The case of a jeweller who shot a fleeing thief in the back has unleashed a vivid debate in the French Riviera city of Nice and around the country, with President François Hollande being asked to weigh in on the controversy.
Stephan Turk, 67, has been charged with murder by public prosecutors after he shot dead a youth with an unlicensed semi-automatic pistol on September 11. The 18-year-old thief was fleeing the scene on the back of a scooter with stolen gems when the shopkeeper opened fire.
A second thief who was driving the getaway bike got away.
Turk has been put on house arrest with an ankle-bracelet monitor, following wide outcry for his release from prison. But while he awaits trial, support for the jeweller has grown massively among web users and fellow shopkeepers.
While some commentators warned of a dangerous threat of vigilantism, others said the jeweller had acted in self-defence and applauded a “bold” move against a wave of Riviera robberies that authorities have appeared powerless to counter.

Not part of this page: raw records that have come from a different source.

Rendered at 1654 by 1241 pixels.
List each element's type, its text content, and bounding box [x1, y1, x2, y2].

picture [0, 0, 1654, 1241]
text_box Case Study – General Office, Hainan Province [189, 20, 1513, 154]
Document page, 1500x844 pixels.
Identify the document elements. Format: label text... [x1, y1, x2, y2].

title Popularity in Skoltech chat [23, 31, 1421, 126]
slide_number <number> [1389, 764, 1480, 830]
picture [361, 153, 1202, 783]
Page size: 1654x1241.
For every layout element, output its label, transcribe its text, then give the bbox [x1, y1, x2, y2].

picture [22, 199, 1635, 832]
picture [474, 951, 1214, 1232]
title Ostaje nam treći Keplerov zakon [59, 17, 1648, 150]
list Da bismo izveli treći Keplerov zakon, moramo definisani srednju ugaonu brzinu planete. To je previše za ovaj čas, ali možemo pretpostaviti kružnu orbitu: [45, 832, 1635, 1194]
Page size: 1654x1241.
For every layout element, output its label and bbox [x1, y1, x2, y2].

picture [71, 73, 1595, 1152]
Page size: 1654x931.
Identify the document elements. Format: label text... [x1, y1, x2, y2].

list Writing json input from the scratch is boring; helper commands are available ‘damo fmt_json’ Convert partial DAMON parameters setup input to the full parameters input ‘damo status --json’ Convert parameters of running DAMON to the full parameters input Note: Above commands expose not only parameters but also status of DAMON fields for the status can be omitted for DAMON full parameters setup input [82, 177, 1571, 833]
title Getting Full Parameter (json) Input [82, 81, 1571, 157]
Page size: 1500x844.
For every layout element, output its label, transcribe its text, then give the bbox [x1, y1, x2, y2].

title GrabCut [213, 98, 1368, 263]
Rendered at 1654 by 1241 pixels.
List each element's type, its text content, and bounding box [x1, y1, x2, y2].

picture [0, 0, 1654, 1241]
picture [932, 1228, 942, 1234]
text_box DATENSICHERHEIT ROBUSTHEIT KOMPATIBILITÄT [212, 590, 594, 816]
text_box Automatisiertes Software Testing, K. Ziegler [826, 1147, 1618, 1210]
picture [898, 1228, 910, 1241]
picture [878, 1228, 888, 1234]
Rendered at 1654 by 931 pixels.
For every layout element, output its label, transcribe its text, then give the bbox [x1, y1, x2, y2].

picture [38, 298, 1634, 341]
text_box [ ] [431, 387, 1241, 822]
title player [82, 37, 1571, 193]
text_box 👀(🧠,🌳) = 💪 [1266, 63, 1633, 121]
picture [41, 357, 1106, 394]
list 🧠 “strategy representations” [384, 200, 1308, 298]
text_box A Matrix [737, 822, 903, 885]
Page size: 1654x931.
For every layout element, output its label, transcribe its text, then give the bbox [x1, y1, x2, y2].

A Facebook page in support of Turk ballooned over the weekend, earning more than 1.5 million “likes”. That figure grew so quickly that it was called into question by some social network experts.
It remained difficult to determine if all the Facebook fans were genuine, and the company refused to divulge the identity of the web page’s anonymous author, but observers said it was difficult to ignore widespread support for the jeweller.
On Monday, Nice shopkeepers planned to shut their businesses at 2pm and rally in support of Turk and their livelihoods.
“We want to call the attention of authorities so that they will protect jewellers, because we are all potential victims,” Jan Arin, president of the region’s jewellers union, told local daily Nice-Matin.
Arin and other organizers said they expected around 1,000 business owners to participate.
Other representatives of shopkeepers who were joining the demonstration used a more cautious tone. “Our objective is that there is no repeat of this drama,” said Philippe Desjardins, president of Nice’s business-owners federation. “To prevent this kind of violent reaction, business owners need to feel protected.”
Politicians join debate
French law allows for killers to escape conviction for murder if they can show they acted in legitimate defence, but prosecutors said it would be difficult for Turk to claim his was an act of survival. Turk risks life in prison if found guilty of murder.
French politicians have been cautious to join the debate, but there have been some noteworthy exceptions.
Christian Estrosi, the staunchly conservative mayor of Nice who faces an election for his job early next year, said Turk was the “first victim” of the tragedy and hailed the court’s decision to place him under house arrest.
French far-right figurehead Jean-Marie Le Pen said “he would have done the same” as Turk, while members of his National Front party came out in public defence of the jeweller.
On Sunday, President François Hollande was forced to wade into the fray.
In a televised interview on French TF1 television, the president said he recognised the “exasperation and anger” in the case but insisted that “it's up to the justice system to do justice, and no one else.”
The French Riviera has seen a series of audacious armed robberies in recent months, notably a record haul of 103 million euros worth of jewels in July from a hotel in Cannes during the celebrated international film festival.